The principal contributions of this paper are summarized as follows:

(1)

An STGC module is proposed. This module constructs a graph structure using the geographical location information of wind turbines and historical power data. By integrating Graph Attention Network (GAT) and one-dimensional convolutional operations, it simultaneously addresses the spatial dependencies between turbine locations within a wind farm and the temporal dependencies of historical wind power data, thereby enhancing the model’s spatio-temporal feature learning capabilities.

(2)

The time series decomposition module (TSDM) decomposes data into seasonal and trend components, enabling the model to better capture long-term trends and periodic fluctuations, thereby improving prediction accuracy.

(3)

Design a spatio-temporal modeling module based on the EA-enhanced Transformer. The EA-enhanced Transformer module not only captures the spatio-temporal dependencies in the wind power data but also leverages the self-attention mechanism of the Transformer to provide global information, thereby improving the extraction of trend and seasonal features.

(4)

To evaluate the STGCformer model’s accuracy, validation across multiple time steps (24, 48, 72, 96) on the ACM KDD Cup 2022 competition dataset demonstrated that STGCformer achieves optimal accuracy compared to existing models.

2. Feature Analysis

2.1. Problem Definition and Data Preprocessing

STWPF remains fundamentally a time series prediction problem. This paper builds upon this foundation by incorporating spatial dependencies between wind turbines within wind farms to enhance prediction accuracy, though time series forecasting remains the primary approach. In this study, we combined Interquartile Range (IQR) filtering and the local 3-sigma rule to ensure data quality and consistency. Specifically, IQR filtering was used to remove extreme values outside the upper and lower quartiles, which are typically considered outliers. The local 3-sigma rule detects outliers by calculating the standard deviation of local data, marking values that deviate from the local mean by more than three times the standard deviation. By combining these two methods, we were able to effectively clean the data and remove outliers that did not conform to the overall trend. After IQR filtering, approximately 4% of the samples were marked as outliers and removed; applying the local 3-sigma rule further removed 3% of the samples, and missing data was filled using forward and backward linear interpolation methods. This approach allowed us to remove extreme values and anomalous fluctuations, ensuring data quality and the stability of model training. The data was then processed with reversible normalization (RevIN) as per Equation (1).

$$x_{norm,i}={\displaystyle \frac{x-\frac{1}{n}{\displaystyle \sum _{i=1}^n}{x}_i}{\sqrt{\frac{1}{n}{\displaystyle \sum _{i=1}^n}{(x_i-\frac{1}{n}{\displaystyle \sum _{i=1}^n}{x}_i)}^2}}}$$

(1)

▶ _Extracted data_
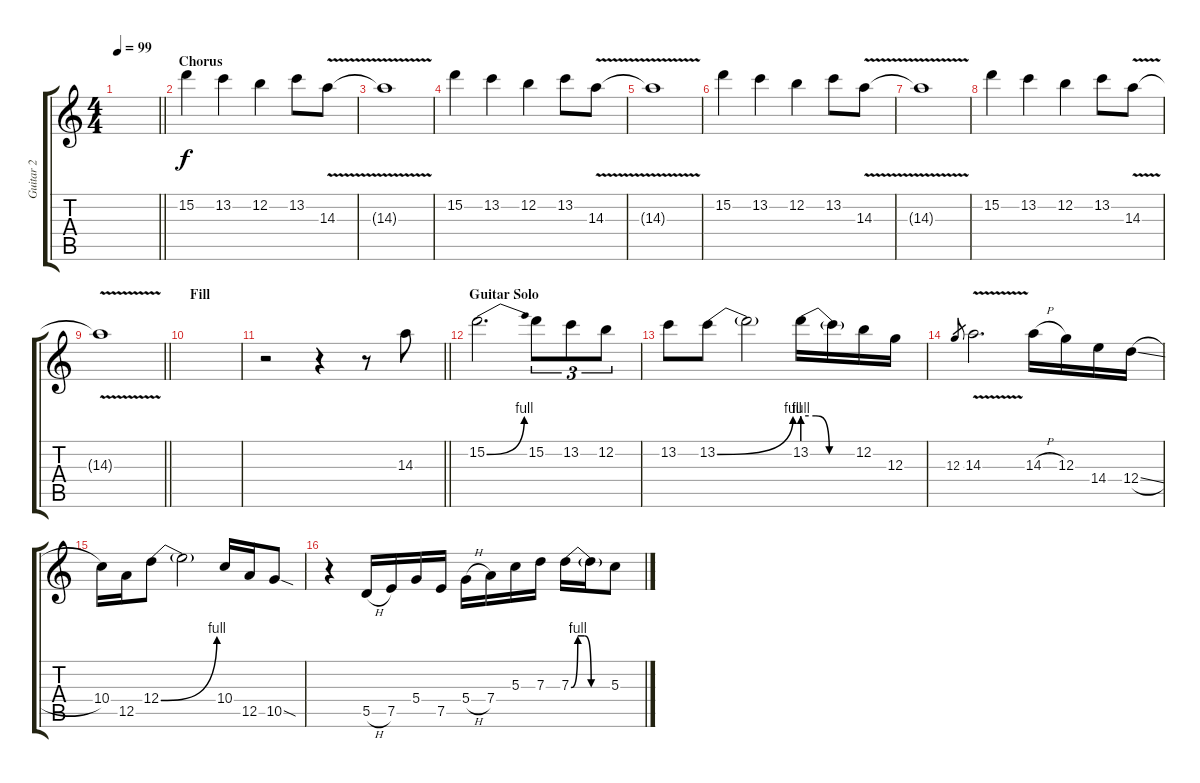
\track ("Guitar 2" "Guitar 2") {instrument overdrivenguitar}
\staff {score tabs}
\tuning (E4 B3 G3 D3 A2 E2) {hide}
\ts (4 4)
\tempo 99
\clef g2
\barLineRight lightlight
\ks c
|
\section ("" "Chorus")
15.2.4 13.2.4 12.2.4 13.2.8 14.3{v}.8 |
14.3{t}.1 |
15.2.4 13.2.4 12.2.4 13.2.8 14.3{v}.8 |
14.3{t}.1 |
15.2.4 13.2.4 12.2.4 13.2.8 14.3{v}.8 |
14.3{t}.1 |
15.2.4 13.2.4 12.2.4 13.2.8 14.3{v}.8 |
\barLineRight lightlight
14.3{t}.1 |
\section ("" "Fill")
|
\barLineRight lightlight
r.2 r.4 r.8 14.3.8{instrument distortionguitar} |
\section ("" "Guitar Solo")
15.2{be (bend 0 0 60 4)}.2{d} 15.2.8{tu (3 2)} 13.2.8{tu (3 2)} 12.2.8{tu (3 2)} |
13.2.8 13.2{be (bend 0 0 60 4)}.8 13.2{t}.2 13.2{be (custom 0 4 15 4 30 0 60 0)}.16 13.2{t}.16 12.2.16 12.3.16 |
12.3.8{gr} 14.3{v}.2{d} 14.3{h}.16 12.3.16 14.4.16 12.4{sl}.16 |
10.4.16 12.5.16 12.4{be (bend 0 0 60 4)}.8 12.4{t}.2 10.4.16 12.5.16 10.5{sod}.8 |
r.4 5.5{h}.16 7.5.16 5.4.16 7.5.16 5.4{h}.16 7.4.16 5.3.16 7.3.16 7.3{be (custom 0 0 10 4 20 4 30 0 60 0)}.16 7.3{t}.16 5.3.8
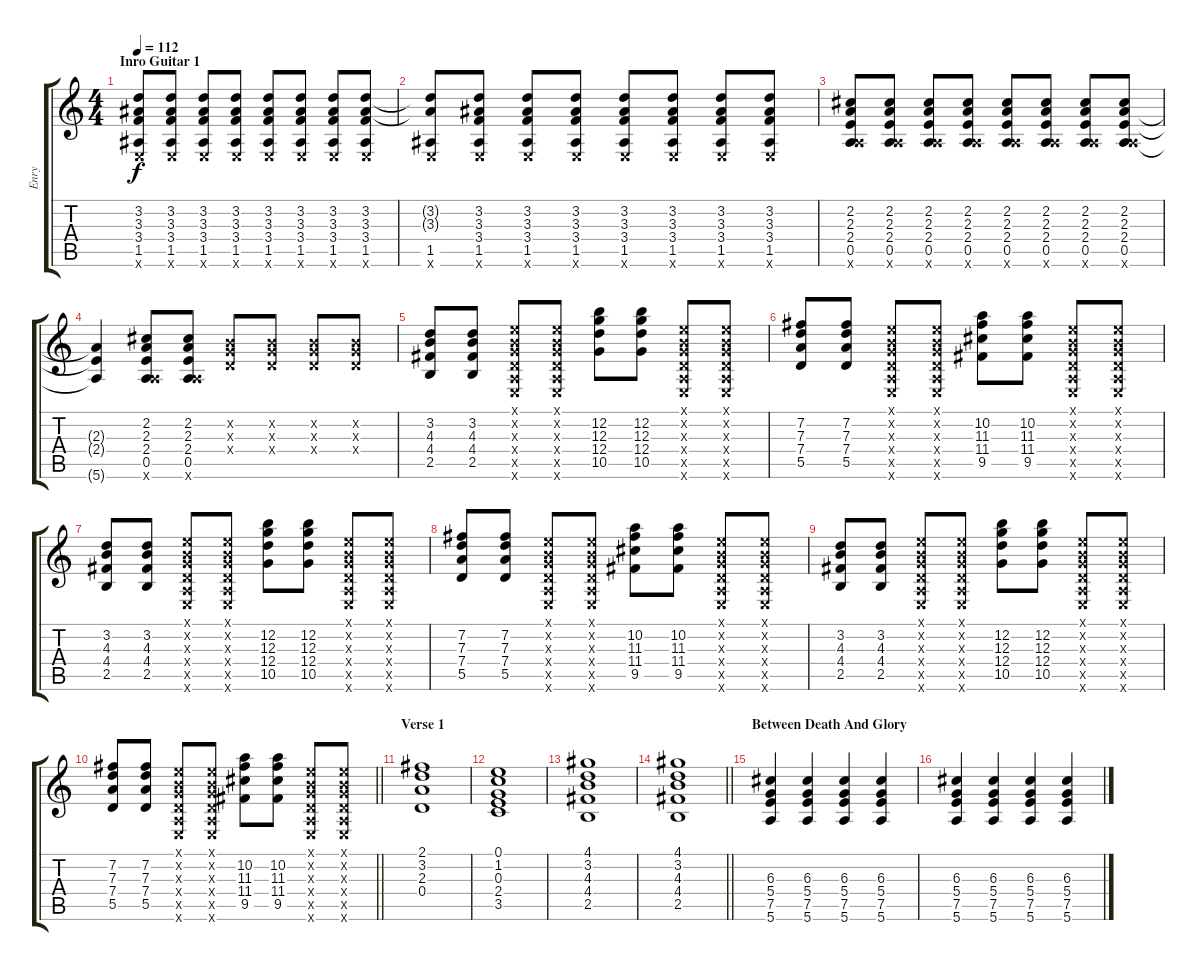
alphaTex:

\track ("Enry" "Enry") {instrument overdrivenguitar}
\staff {score tabs}
\tuning (E4 B3 G3 D3 A2 E2) {hide}
\ts (4 4)
\section ("" "Inro Guitar 1")
\tempo 112
\clef g2
\ks c
(3.2 3.3 3.4 1.5 0.6{x}).8{dy f instrument overdrivenguitar} (3.2 3.3 3.4 1.5 0.6{x}).8 (3.2 3.3 3.4 1.5 0.6{x}).8 (3.2 3.3 3.4 1.5 0.6{x}).8 (3.2 3.3 3.4 1.5 0.6{x}).8 (3.2 3.3 3.4 1.5 0.6{x}).8 (3.2 3.3 3.4 1.5 0.6{x}).8 (3.2 3.3 3.4 1.5 0.6{x}).8 |
(3.2{t} 3.3{t} 1.5 0.6{x}).8 (3.2 3.3 3.4 1.5 0.6{x}).8 (3.2 3.3 3.4 1.5 0.6{x}).8 (3.2 3.3 3.4 1.5 0.6{x}).8 (3.2 3.3 3.4 1.5 0.6{x}).8 (3.2 3.3 3.4 1.5 0.6{x}).8 (3.2 3.3 3.4 1.5 0.6{x}).8 (3.2 3.3 3.4 1.5 0.6{x}).8 |
(2.2 2.3 2.4 0.5 5.6{x}).8 (2.2 2.3 2.4 0.5 5.6{x}).8 (2.2 2.3 2.4 0.5 5.6{x}).8 (2.2 2.3 2.4 0.5 5.6{x}).8 (2.2 2.3 2.4 0.5 5.6{x}).8 (2.2 2.3 2.4 0.5 5.6{x}).8 (2.2 2.3 2.4 0.5 5.6{x}).8 (2.2 2.3 2.4 0.5 5.6{x}).8 |
(2.3{t} 2.4{t} 5.6{t}).4 (2.2 2.3 2.4 0.5 5.6{x}).8 (2.2 2.3 2.4 0.5 5.6{x}).8 (0.2{x} 0.3{x} 0.4{x}).8 (0.2{x} 0.3{x} 0.4{x}).8 (0.2{x} 0.3{x} 0.4{x}).8 (0.2{x} 0.3{x} 0.4{x}).8 |
(3.2 4.3 4.4 2.5).8 (3.2 4.3 4.4 2.5).8 (0.1{x} 0.2{x} 0.3{x} 0.4{x} 0.5{x} 0.6{x}).8 (0.1{x} 0.2{x} 0.3{x} 0.4{x} 0.5{x} 0.6{x}).8 (12.2 12.3 12.4 10.5).8 (12.2 12.3 12.4 10.5).8 (0.1{x} 0.2{x} 0.3{x} 0.4{x} 0.5{x} 0.6{x}).8 (0.1{x} 0.2{x} 0.3{x} 0.4{x} 0.5{x} 0.6{x}).8 |
(7.2 7.3 7.4 5.5).8 (7.2 7.3 7.4 5.5).8 (0.1{x} 0.2{x} 0.3{x} 0.4{x} 0.5{x} 0.6{x}).8 (0.1{x} 0.2{x} 0.3{x} 0.4{x} 0.5{x} 0.6{x}).8 (10.2 11.3 11.4 9.5).8 (10.2 11.3 11.4 9.5).8 (0.1{x} 0.2{x} 0.3{x} 0.4{x} 0.5{x} 0.6{x}).8 (0.1{x} 0.2{x} 0.3{x} 0.4{x} 0.5{x} 0.6{x}).8 |
(3.2 4.3 4.4 2.5).8 (3.2 4.3 4.4 2.5).8 (0.1{x} 0.2{x} 0.3{x} 0.4{x} 0.5{x} 0.6{x}).8 (0.1{x} 0.2{x} 0.3{x} 0.4{x} 0.5{x} 0.6{x}).8 (12.2 12.3 12.4 10.5).8 (12.2 12.3 12.4 10.5).8 (0.1{x} 0.2{x} 0.3{x} 0.4{x} 0.5{x} 0.6{x}).8 (0.1{x} 0.2{x} 0.3{x} 0.4{x} 0.5{x} 0.6{x}).8 |
(7.2 7.3 7.4 5.5).8 (7.2 7.3 7.4 5.5).8 (0.1{x} 0.2{x} 0.3{x} 0.4{x} 0.5{x} 0.6{x}).8 (0.1{x} 0.2{x} 0.3{x} 0.4{x} 0.5{x} 0.6{x}).8 (10.2 11.3 11.4 9.5).8 (10.2 11.3 11.4 9.5).8 (0.1{x} 0.2{x} 0.3{x} 0.4{x} 0.5{x} 0.6{x}).8 (0.1{x} 0.2{x} 0.3{x} 0.4{x} 0.5{x} 0.6{x}).8 |
(3.2 4.3 4.4 2.5).8 (3.2 4.3 4.4 2.5).8 (0.1{x} 0.2{x} 0.3{x} 0.4{x} 0.5{x} 0.6{x}).8 (0.1{x} 0.2{x} 0.3{x} 0.4{x} 0.5{x} 0.6{x}).8 (12.2 12.3 12.4 10.5).8 (12.2 12.3 12.4 10.5).8 (0.1{x} 0.2{x} 0.3{x} 0.4{x} 0.5{x} 0.6{x}).8 (0.1{x} 0.2{x} 0.3{x} 0.4{x} 0.5{x} 0.6{x}).8 |
\barLineRight lightlight
(7.2 7.3 7.4 5.5).8 (7.2 7.3 7.4 5.5).8 (0.1{x} 0.2{x} 0.3{x} 0.4{x} 0.5{x} 0.6{x}).8 (0.1{x} 0.2{x} 0.3{x} 0.4{x} 0.5{x} 0.6{x}).8 (10.2 11.3 11.4 9.5).8 (10.2 11.3 11.4 9.5).8 (0.1{x} 0.2{x} 0.3{x} 0.4{x} 0.5{x} 0.6{x}).8 (0.1{x} 0.2{x} 0.3{x} 0.4{x} 0.5{x} 0.6{x}).8 |
\section ("" "Verse 1")
(2.1 3.2 2.3 0.4).1 |
(0.1 1.2 0.3 2.4 3.5).1 |
(4.1 3.2 4.3 4.4 2.5).1 |
\barLineRight lightlight
(4.1 3.2 4.3 4.4 2.5).1 |
\section ("" "Between Death And Glory")
(6.3 5.4 7.5 5.6).4 (6.3 5.4 7.5 5.6).4 (6.3 5.4 7.5 5.6).4 (6.3 5.4 7.5 5.6).4 |
(6.3 5.4 7.5 5.6).4 (6.3 5.4 7.5 5.6).4 (6.3 5.4 7.5 5.6).4 (6.3 5.4 7.5 5.6).4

▶ _Given instruction A_
Find every line in the listing that contains the string "overdrivenguitar" and copy each of those lines.
▶ _Given instruction B_
Write the next part of the wind power forecasting text, picking up after Equation (1).
The listing is unrelated to the wind power forecasting text.

▶ _Expected output A_
\track ("Guitar 2" "Guitar 2") {instrument overdrivenguitar}
\track ("Enry" "Enry") {instrument overdrivenguitar}
(3.2 3.3 3.4 1.5 0.6{x}).8{dy f instrument overdrivenguitar} (3.2 3.3 3.4 1.5 0.6{x}).8 (3.2 3.3 3.4 1.5 0.6{x}).8 (3.2 3.3 3.4 1.5 0.6{x}).8 (3.2 3.3 3.4 1.5 0.6{x}).8 (3.2 3.3 3.4 1.5 0.6{x}).8 (3.2 3.3 3.4 1.5 0.6{x}).8 (3.2 3.3 3.4 1.5 0.6{x}).8 |

▶ _Expected output B_
In this process, ${\displaystyle \frac{1}{n}}{\displaystyle \sum _{i=1}^n}{x}_i$ is the mean of the global data from the training set, and ${\displaystyle \frac{1}{n}}{\displaystyle \sum _{i=1}^n}{(x_i-{\displaystyle \frac{1}{n}}{\displaystyle \sum _{i=1}^n}{x}_i)}^2$ is the variance of the global data from the training set. Through RevIN, we ensure that different features have the same scale, effectively preventing some features from affecting the model’s training performance due to scale differences.

This paper employs a regression-based version of the Synthetic Minority Over-Sampling Technique (SMOTE) to enhance dataset diversity and improve model generalization capability. It synthesizes samples by interpolating the original dataset, thereby effectively increasing the dataset size while preventing overfitting. First, the data X is decomposed into $fi{x}_X$ and $X_{new}$, where $fi{x}_X$ comprises fixed features requiring no augmentation, and $X_{new}$ represents the variable feature component. A random number $p\in (0,1)$ is then generated to partition the data into augmented components $X_i$ and original components $X_j$. Interpolation weights $\gamma$ are generated via a Beta distribution. The interpolated result $X_D$ is obtained using regression-based SMOTE, which employs interpolation methods. This is concatenated with the fixed features to yield $X_{final}$. In this process, we use a sliding window to construct supervised learning samples, ensuring that interpolation is only performed within the window of historical data, thereby maintaining the temporal dependence of the time series. At the same time, we introduce temporal locality constraints during interpolation to ensure that the generated samples come from temporally close samples and add physical constraints to ensure that the generated samples adhere to physical laws such as wind speed and power. These measures ensure the temporal dependence and physical integrity of the data augmentation process, avoiding temporal leakage and unreasonable results in the interpolated samples. The computational process is illustrated in Equations (2) and (3).

$$X_D=\gamma X_i+(1-\gamma )X_j$$

(2)

$$X_{final}=Concat(fi{x}_X,X_D)$$

(3)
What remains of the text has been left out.